Stocks in the US jumped Friday, shrugging off concerns about an economic slowdown and placing major indices on track for their best week of the year. Investors interpreted a weaker-than-expected employment report as a sign the Federal Reserve would consider slashing its benchmark interest rate — a move that would at once signal the economy’s historic expansion is losing steam but also benefit corporations by lowering their borrowing costs.
The S&P 500 and Dow Jones Industrial Average each rose by 1%, and the Nasdaq Composite rose by nearly 2% on Friday. The S&P, up 4.5% this week, and the Dow, up 4.8%, were tracking for their best weeks since November. Meanwhile the Nasdaq was on track for its best week since March.
Read more: US economy adds far fewer jobs than expected in May
“The market reaction to the weak US employment report for May suggests that investors are putting a lot of faith in the Fed and its ability to keep the economy strong,” Andrew Hunter, a senior US economist at Capital Economics, told investors in a Friday memo.
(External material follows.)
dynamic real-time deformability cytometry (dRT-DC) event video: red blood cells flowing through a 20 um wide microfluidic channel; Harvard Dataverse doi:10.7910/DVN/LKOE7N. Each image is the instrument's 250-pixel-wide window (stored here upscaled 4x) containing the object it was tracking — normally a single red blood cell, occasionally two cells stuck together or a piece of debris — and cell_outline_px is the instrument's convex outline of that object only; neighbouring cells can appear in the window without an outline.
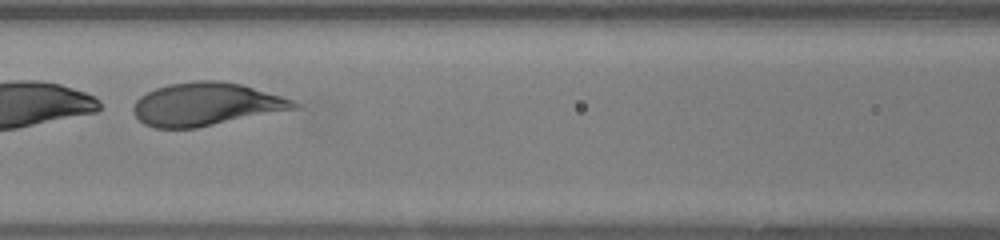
{"species": "human", "species_latin": "Homo sapiens", "temperature_condition": "warm", "stored_images_in_passage": 37, "camera_frame_rate_fps": 3000, "um_per_image_px": 0.085, "donor": {"sex": "female"}, "frame": {"image": 1, "passage_image": 13, "time_ms": 4.0, "image_size_px": [1000, 240], "cell_outline_px": [[300, 108], [196, 128], [152, 128], [144, 124], [132, 112], [132, 108], [136, 100], [140, 96], [156, 88], [168, 84], [196, 80], [216, 80], [240, 84], [284, 96], [300, 104]], "centroid_in_image_um": [17.52, 8.86], "position_along_channel_um": 149.1, "area_um2": 40.4}}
To be fair, the market is coming off a pretty dismal month, so investors have also swooped in to to buy the proverbial dip. May was the market’s first month of losses since December as President Donald Trump’s trade disputes with key international trading partners knocked global equity prices around.
Some market participants doubt that US stocks can keep rallying on the prospect of a rate cut alone. They include Capital Economics’ Hunter, who said investors are discounting signs that economic growth is slowing.
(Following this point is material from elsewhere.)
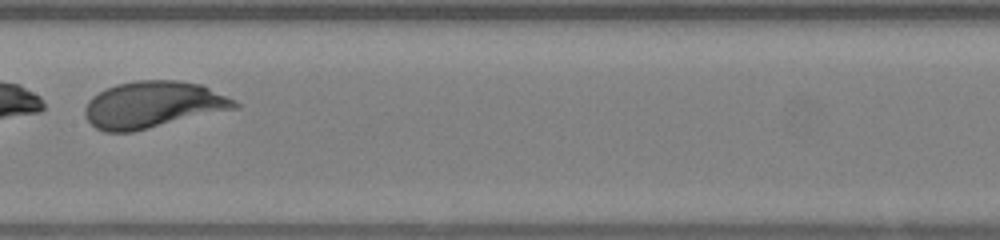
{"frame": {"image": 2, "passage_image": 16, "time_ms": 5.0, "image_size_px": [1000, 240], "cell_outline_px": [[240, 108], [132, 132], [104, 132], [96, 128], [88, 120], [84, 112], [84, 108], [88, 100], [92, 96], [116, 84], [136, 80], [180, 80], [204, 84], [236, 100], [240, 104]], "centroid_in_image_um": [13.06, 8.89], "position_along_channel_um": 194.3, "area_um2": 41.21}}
“We think that their hopes are misplaced, which is the key reason we expect the S&P 500 to fall sharply before the year is out,” he said in a note on Friday.
The Trump administration’s trade disputes with Mexico and China, the biggest trade partners to the US, remain a huge wildcard for investors of all stripes. And it’s the very reason Federal Reserve Chairman Jerome Powell signaled earlier this week that an interest rate was not off the table for the central bank — a revelation that boosted stocks.
Read more: Fed’s Powell signals he’s open to a rate cut as Trump’s trade wars escalate
Billionaire investor Stanley Druckenmiller, the founder of Duquesne Capital, suggested Friday in an interview on CNBC prior to the employment report’s release that the Federal Reserve would factor a weak headline jobs number into its near-term outlook.
“I don’t use the job numbers to predict the economy,” he said. “It’s just unbelievable the obsession with a lagging indicator. I use them for entry and exit points to fade. But I think if the job number is weak given everything else they’re saying, the Fed will be on a clearer easing path by July.”